::: Texto de leitura
E isso equivale a muito pouco percentual na nossa matriz, 14%, como eu falei, e estamos utilizando 16 mil megawatts.

            Isso não tem nada a ver com a Medida Provisória nº 578, com a prorrogação dos contratos de energia. Isso tem a ver com a realidade do nosso sistema, como ele foi concebido e o que lhe dá segurança. Esse é o maior estresse hídrico dos últimos 40 anos, atingindo as bacias do Sul e do Sudeste, e nós não temos e nem teremos problema de racionamento.

            Esse custo das energias térmicas é um custo que impacta o sistema. Portanto, não é um custo pelo qual o Governo tem de responder; é um custo que já é absorvido pelo sistema.

            O que é a Medida Provisória nº 579, que, de acordo com o que eu ouço muito falar, é uma MP que desestruturou o sistema elétrico brasileiro e que trouxe problemas às nossas elétricas? Não é verdade, é mentira. Primeiro, porque a concessão de energia elétrica, ou seja, a utilização do potencial hídrico não é uma dação do Estado. Desde 1904, a concessão de energia é vista como reversível. Em 1964 o Código das Águas também deixou isso claro. Nós não damos um rio. O rio é patrimônio da União. Nós emprestamos, concedemos, deixamos utilizar por um determinado espaço de tempo. Pois bem, então todos os contratos de energia feitos neste País têm tempo, têm termo.

            Nós tivemos um período em que o Estado brasileiro era o maior operador, no regime militar e um pouco mais adiante, na década de 1980. Em 1990 começou a iniciativa privada. Então, como o Estado era o grande operador, ficava-se meio sem se preocupar com essa questão da licitação, porque eram as empresas estatais. Ao entrar a iniciativa privada, os contratos têm de ter termo.

(Soa a campainha.)

            A SRª GLEISI HOFFMANN (Bloco Governo/PT - PR) - Nós temos de fazer novas concessões, porque nós não vamos dar um rio à iniciativa privada.

            Portanto, desde 1999 nós começamos a ter as licitações com termo: 35 anos para a energia nova e cerca de 15 anos para a energia que nós chamamos de velha ou que já está em operação.
::::::
::: Dados coletados
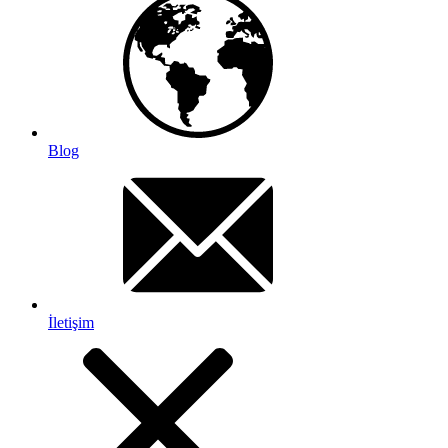
Blog
İletişim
::::::
**Exercícios a resolver:**
• 1. Segundo o texto de leitura, desde que ano a concessão de energia é vista como reversível?
• 2. Transcreva o trecho do texto de leitura começando com "E isso equivale" e seguindo até "problema de racionamento.".

**Respostas dos exercícios:**
• 1. Desde 1904.

• 2.
E isso equivale a muito pouco percentual na nossa matriz, 14%, como eu falei, e estamos utilizando 16 mil megawatts.

            Isso não tem nada a ver com a Medida Provisória nº 578, com a prorrogação dos contratos de energia. Isso tem a ver com a realidade do nosso sistema, como ele foi concebido e o que lhe dá segurança. Esse é o maior estresse hídrico dos últimos 40 anos, atingindo as bacias do Sul e do Sudeste, e nós não temos e nem teremos problema de racionamento.